- Born: 11 December 1943 (age 82) Mumbai, Maharashtra, India
- Occupation: Surgical oncologist
- Spouse: Carmen Mary Julia Saldanha
- Children: Three children
- Parent(s): Luis Jose Juliet Mary
- Awards: Padma Shri Qimpro Platinum Standard Fr. Maschio Platinum Jubilee Humanitarian Award Vasantrao Naik Pratishtan Award Suvidha Trust Award Goa Hindu Association Award Karmayogi Puraskar Ramniklal Kinariwal Cancer Research Award Dr. Manoel Agostinho de Heredia Award Diwaliben Mohanlal Mehta Award NATCON-ISO Award

= Luis Jose De Souza =

Indian oncologist (born 1943)

Luis Jose De Souza is an Indian surgical oncologist and the founder of Shanti Avedna Ashram, a charitable trust which runs a network of hospices in Mumbai and Goa. He has also contributed to the establishment of Indian Cancer Cell, an educational program co-sponsored by Tata Memorial Centre, Union for International Cancer Control (UICC) and Indian Cancer Society, for creating cancer awareness in schools. The Government of India awarded him the fourth-highest civilian honour of the Padma Shri in 1992.

== Biography ==
De Souza was born to Luis Jose and Juliet Mary on 11 December 1943 in Mumbai, in the western Indian state of Maharashtra and graduated in medicine (MBBS) from the Grant Medical College and Sir Jamshedjee Jeejeebhoy Group of Hospitals in 1967. His master's degree was also obtained from the same institution in 1970 after which he joined Tata Memorial Hospital, Mumbai and reached the position of the professor and head of the gastroenterology department. Later, he moved to P.D. Hinduja National Hospital and Medical Research Centre as their consultant oncosurgeon. He has also served as a consultant Oncologist to Air India and Indian Airlines.

In 1986, De Souza founded Shanti Avedna Ashram, a charitable trust, and under the aegis of the trust, set up a network of hospices in Mumbai and Goa, reported to be the first such venture for the care of advanced and terminally ill cancer patients in India. Representing Tata Memorial Centre, he associated with Union for International Cancer Control (UICC) and the Indian Cancer Society in 1993 and founded the Indian Cancer Cell, a national program for promoting cancer education in Indian schools. He has served as the associate editor of the Indian Journal of Cancer, editorial consultant of The Practitioner and as a consultant editor of Palliative Medicine. He has written over 70 articles in peer reviewed journals, has delivered keynote addresses in conferences and has organised many medical conferences.

== Awards and honours ==
De Souza is a fellow of the American College of Surgeons, Royal College of Surgeons of England and the Royal College of Surgeons of Edinburgh and a life member of the Indian Medical Association, Association of Surgeons of India, Indian Association for the Study of Liver Diseases, Indian Society of Gastroenterology, Indian Society of Oncology and the Indian Association of Palliative Care. He is the vice president of the Ostomy Association of India since 1990 and is the director of the International Psycho-Oncology Society since 1992. He is also a member of several medical associations such as Indian Cancer Society and International Hepato-Pancreato-Biliary Association.

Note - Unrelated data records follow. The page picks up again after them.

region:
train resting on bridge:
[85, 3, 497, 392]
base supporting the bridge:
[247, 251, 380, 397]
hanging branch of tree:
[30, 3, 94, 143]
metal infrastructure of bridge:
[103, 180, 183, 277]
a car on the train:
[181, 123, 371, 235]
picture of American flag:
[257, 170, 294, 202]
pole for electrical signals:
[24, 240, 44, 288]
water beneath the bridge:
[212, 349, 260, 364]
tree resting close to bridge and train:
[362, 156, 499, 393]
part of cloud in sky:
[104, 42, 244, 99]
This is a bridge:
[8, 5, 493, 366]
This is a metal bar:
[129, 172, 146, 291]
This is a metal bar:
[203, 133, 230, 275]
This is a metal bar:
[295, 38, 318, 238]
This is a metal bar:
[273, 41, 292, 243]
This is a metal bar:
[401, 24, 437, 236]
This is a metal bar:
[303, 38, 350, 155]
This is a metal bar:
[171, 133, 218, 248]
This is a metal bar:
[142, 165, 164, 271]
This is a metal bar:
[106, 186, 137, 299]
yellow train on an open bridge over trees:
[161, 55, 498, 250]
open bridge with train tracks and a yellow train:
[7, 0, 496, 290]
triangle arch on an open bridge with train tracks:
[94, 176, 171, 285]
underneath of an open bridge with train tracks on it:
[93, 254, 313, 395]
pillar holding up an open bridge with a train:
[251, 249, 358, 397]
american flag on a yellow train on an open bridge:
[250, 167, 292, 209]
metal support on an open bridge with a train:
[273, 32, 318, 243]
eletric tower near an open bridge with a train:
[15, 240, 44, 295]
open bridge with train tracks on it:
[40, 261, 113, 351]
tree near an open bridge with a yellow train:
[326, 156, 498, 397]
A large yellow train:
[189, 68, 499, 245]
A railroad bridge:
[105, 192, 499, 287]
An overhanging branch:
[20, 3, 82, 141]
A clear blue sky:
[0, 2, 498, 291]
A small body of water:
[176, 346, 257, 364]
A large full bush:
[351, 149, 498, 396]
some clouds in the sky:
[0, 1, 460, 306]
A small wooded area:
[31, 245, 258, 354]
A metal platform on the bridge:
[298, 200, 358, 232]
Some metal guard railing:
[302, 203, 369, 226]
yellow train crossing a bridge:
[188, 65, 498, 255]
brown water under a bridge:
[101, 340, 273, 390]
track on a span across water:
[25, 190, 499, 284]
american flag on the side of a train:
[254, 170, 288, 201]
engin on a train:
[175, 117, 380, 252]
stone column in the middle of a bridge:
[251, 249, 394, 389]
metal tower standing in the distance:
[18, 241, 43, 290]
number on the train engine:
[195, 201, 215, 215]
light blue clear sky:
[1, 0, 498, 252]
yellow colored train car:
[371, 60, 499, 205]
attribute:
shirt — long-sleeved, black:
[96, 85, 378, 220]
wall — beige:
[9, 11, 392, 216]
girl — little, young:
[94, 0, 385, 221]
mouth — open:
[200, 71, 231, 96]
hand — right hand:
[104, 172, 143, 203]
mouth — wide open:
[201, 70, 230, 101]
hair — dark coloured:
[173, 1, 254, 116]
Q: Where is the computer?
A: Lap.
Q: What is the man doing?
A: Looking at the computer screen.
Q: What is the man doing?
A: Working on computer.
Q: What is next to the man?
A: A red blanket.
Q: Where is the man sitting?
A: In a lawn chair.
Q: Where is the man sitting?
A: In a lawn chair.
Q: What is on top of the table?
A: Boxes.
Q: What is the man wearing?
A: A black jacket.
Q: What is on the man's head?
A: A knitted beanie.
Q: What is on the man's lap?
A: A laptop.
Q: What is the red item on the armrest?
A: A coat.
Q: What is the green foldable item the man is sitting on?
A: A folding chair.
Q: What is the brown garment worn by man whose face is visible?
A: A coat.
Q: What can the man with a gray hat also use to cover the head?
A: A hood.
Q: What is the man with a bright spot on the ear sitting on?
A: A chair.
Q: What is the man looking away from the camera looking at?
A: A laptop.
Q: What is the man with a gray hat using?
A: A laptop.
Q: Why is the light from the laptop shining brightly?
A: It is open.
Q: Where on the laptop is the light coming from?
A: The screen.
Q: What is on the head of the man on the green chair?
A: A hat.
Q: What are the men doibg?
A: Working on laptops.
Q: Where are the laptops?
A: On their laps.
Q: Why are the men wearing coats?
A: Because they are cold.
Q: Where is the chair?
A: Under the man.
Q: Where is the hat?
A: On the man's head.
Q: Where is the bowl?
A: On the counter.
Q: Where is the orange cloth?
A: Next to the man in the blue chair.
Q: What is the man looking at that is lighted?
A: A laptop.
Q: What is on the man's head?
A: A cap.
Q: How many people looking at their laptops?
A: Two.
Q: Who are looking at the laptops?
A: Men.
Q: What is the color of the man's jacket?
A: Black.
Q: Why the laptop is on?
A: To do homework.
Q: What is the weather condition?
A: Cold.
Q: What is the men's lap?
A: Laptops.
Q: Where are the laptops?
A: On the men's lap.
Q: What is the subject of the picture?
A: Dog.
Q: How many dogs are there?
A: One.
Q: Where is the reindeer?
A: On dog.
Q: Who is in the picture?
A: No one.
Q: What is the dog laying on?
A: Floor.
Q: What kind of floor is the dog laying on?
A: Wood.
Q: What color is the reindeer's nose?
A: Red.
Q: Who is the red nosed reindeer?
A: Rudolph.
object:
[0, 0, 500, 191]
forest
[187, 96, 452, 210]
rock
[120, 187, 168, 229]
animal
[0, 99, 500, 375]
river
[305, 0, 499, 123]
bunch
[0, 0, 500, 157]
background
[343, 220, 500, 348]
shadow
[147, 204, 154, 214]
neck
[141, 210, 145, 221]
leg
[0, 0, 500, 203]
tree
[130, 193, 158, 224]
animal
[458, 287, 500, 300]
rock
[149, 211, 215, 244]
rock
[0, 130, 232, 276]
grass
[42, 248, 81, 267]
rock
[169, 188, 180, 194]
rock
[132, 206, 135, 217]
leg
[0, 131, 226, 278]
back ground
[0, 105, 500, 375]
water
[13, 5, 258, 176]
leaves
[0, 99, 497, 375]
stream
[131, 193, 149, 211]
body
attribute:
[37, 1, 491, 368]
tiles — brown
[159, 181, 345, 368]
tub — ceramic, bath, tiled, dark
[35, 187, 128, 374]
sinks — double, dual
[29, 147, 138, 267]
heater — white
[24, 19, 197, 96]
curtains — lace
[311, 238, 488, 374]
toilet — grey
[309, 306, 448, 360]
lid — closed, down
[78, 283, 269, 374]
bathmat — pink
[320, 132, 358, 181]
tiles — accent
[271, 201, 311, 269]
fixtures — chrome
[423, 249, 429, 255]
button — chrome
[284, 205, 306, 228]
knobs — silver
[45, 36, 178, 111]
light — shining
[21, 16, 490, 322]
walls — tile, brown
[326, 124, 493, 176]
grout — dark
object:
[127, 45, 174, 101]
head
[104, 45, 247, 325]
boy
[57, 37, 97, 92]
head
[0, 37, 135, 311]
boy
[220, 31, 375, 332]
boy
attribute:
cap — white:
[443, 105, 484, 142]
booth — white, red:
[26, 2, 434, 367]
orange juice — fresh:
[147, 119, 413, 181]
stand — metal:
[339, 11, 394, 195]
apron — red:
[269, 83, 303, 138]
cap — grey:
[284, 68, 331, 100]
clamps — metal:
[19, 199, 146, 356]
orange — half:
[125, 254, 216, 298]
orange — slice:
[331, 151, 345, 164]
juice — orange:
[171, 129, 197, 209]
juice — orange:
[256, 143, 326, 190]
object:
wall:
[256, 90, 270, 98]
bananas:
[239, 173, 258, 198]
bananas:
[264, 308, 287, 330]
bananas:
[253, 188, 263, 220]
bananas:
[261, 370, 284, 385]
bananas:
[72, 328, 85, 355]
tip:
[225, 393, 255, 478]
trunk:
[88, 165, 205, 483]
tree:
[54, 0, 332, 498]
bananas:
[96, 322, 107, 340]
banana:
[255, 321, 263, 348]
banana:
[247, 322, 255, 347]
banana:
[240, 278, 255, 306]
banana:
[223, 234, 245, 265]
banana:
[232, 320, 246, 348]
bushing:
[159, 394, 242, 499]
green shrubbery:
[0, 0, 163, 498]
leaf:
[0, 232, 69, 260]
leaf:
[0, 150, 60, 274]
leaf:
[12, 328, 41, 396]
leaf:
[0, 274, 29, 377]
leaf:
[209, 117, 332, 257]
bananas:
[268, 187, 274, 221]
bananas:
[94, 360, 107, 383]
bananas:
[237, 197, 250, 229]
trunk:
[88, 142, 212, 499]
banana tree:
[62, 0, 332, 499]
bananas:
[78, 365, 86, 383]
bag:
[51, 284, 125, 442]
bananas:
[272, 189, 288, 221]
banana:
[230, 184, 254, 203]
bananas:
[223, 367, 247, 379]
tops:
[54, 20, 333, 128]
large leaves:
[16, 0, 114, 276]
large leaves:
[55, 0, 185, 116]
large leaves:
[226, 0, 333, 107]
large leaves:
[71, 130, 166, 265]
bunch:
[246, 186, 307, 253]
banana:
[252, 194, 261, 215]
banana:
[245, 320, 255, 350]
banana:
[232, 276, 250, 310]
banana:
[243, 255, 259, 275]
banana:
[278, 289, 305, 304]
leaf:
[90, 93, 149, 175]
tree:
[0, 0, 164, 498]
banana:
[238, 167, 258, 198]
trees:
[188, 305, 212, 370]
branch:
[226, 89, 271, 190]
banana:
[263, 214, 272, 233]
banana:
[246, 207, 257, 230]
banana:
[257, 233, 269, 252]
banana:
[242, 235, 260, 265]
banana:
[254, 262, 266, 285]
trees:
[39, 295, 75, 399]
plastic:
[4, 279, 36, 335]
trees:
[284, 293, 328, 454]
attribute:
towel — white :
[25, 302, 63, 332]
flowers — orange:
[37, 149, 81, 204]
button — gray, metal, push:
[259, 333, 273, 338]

The Government of India included De Souza in the 1992 Republic Day honours list for the civilian award of the Padma Shri. The same year, he received three more awards, Fr. Maschio Platinum Jubilee Humanitarian Award, Vasantrao Naik Pratishtan Award, and the Rotary Club of Mumbai Public Award and was felicitated by the Mumbai chapter of the Indian Medical Association. He received the Suvidha Trust Award in 1993 and Goa Hindu Association made him their honorary member the next year. Ramniklal Kinariwal Cancer Research Award of the Gujarat Cancer Society and the Dr. Manoel Agostinho de Heredia Award reached him in 1996. He received three awards in 1998, Diwaliben Mohanlal Mehta Award, Old Campionites Association Award and Rotary Club of Bombay South Vocational Excellence Award. Mumbai Medical Aid Association awarded him the Karmayogi Puraskar in 2010. The next year, he was selected as the QIMPRO Platinum Standard 2011. He is also a recipient of the Scroll of Honour from the Breast Cancer Conference of 2000, NATCON-ISO Award and Appreciation Award for Services to Humanity from St. Elizabeth Hospital.